2. The seller executes a written certificate under the penalty of perjury certifying that the seller is a corporation with a
permanent place of business in California.
3. The seller, who is an individual, trust, estate, or a corporation without a permanent place of business in California,
executes a written certificate under the penalty of perjury of any of the following:
a. The California real property being conveyed is the seller's or decedent's principal residence (within the meaning of
Section 121 of the Internal Revenue Code (IRC)).
b. The last use of the property being conveyed was by the transferor as the transferor's principal residence (within
the meaning of IRC Section 121 ).
c. The California real property being conveyed is, or will be; exchanged for property of like kind (within the meaning
of IRC Section 1031), but only to the extent of the amount of gain not required to be recognized for California income
tax purposes under IRC Section 1031.
d. The California real property has been compulsorily or involuntarily converted (within the meaning of IRC Section
1033) and the seller intends to acquire property similar or related in service or use so as to be eligible for
nonrecognition of gain for California income tax purposes under IRC Section 1033.

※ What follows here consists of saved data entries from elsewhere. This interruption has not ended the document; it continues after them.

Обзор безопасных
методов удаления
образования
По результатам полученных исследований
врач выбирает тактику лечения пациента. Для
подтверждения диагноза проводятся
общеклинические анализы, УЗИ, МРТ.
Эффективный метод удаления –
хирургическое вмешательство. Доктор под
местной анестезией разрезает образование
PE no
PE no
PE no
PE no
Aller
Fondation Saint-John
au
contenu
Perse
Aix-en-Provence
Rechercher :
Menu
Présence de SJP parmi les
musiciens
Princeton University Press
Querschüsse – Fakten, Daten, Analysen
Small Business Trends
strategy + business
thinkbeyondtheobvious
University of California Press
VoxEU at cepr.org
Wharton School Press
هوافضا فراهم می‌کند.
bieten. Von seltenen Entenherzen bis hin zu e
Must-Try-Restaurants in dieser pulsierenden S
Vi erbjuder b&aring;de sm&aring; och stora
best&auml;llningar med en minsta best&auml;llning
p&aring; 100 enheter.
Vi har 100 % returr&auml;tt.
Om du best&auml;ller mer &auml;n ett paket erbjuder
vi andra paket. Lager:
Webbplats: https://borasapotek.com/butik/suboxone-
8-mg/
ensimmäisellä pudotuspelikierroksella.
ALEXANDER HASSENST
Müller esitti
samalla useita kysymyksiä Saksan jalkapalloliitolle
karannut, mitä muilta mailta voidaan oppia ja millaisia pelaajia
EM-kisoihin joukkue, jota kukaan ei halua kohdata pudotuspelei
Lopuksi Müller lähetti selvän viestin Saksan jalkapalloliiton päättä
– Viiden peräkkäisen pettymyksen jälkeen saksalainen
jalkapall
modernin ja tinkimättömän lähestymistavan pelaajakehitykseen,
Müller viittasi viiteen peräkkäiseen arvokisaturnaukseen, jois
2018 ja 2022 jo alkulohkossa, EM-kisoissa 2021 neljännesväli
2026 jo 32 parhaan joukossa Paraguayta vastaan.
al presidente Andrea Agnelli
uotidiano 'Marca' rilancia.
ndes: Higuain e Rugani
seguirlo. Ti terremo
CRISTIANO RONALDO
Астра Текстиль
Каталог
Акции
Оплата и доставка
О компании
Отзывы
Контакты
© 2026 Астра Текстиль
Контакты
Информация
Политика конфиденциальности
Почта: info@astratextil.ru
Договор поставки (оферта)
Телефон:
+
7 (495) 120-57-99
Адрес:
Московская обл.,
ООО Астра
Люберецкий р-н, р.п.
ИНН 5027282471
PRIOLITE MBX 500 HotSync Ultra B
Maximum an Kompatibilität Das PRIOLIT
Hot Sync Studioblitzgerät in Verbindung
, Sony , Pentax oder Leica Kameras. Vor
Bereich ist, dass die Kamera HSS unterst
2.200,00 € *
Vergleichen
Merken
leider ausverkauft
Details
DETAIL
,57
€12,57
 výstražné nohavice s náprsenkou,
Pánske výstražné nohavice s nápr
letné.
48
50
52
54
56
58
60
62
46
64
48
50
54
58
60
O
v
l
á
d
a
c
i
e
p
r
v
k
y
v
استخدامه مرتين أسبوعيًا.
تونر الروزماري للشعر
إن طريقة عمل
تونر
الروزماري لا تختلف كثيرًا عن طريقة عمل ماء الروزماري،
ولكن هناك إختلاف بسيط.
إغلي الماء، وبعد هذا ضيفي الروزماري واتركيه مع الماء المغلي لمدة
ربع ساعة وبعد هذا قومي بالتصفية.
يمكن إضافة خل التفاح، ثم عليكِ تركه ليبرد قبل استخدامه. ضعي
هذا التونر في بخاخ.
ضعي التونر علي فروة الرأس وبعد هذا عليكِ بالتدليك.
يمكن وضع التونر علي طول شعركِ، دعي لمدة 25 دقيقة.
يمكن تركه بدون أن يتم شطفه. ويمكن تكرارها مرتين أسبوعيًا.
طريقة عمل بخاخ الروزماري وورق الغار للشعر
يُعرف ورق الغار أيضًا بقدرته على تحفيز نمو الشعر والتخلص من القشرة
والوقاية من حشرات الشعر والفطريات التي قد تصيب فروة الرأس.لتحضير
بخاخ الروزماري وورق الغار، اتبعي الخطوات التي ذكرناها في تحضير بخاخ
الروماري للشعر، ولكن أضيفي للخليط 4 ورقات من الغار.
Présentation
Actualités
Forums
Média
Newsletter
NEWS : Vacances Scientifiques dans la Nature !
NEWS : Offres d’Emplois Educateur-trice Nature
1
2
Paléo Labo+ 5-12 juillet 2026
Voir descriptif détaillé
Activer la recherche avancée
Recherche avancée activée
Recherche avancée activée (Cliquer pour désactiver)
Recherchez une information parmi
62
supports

e. The California real property transaction will result in a loss or net gain not required to be recognized for California
income tax purposes.
The seller is subject to penalty for knowingly filing a fraudulent certificate for the purpose of avoiding the withholding
requirement.
Contact FTB: For additional information regarding California withholding or for the Alternative Withholding, contact the
Franchise Tax Board at (toll free) 888-792-4900), by e-mail WSCS.GEN@ftb.ca.gov; or visit their website at
www.ftb.ra.gov.
C. FEDERAL WITHHOLDING & REPORTING
Certain federal reporting and withholding requirements exist for real estate transactions where the seller (transferor) is
a non-resident alien, a non-domestic corporation, partnership, or limited liability company; or a domestic corporation,
partnership or limited liability company controlled by non-residents; or non-resident corporations, partnerships or
limited liability companies.
D. TAXPAYER IDENTIFICATION DISCLOSURE
Federal and state laws require that certain forms include a party's TIN and that such forms or copies of the forms be
provided to the other party and to the applicable governmental authorities. Parties to a real estate transaction
involving seller-provided financing are required to furnish, disclose, and include the other party's TIN in their tax
returns. Escrow Holder is authorized to release a party's TINs and copies of statutory forms to the other party and to
the applicable governmental authorities in the foregoing circumstances. The parties agree to hold Escrow Holder
harmless against any fees, costs, or judgments incurred and/or awarded because of the release of their TIN as
authorized herein.
THIS COMPANY CONDUCTS ESCROW BUSINESS UNDER CERTIFICATE OF AUTHORITY ISSUED BY THE STATE OF CALIFORNIA DEPARTMENT OF INSURANCE.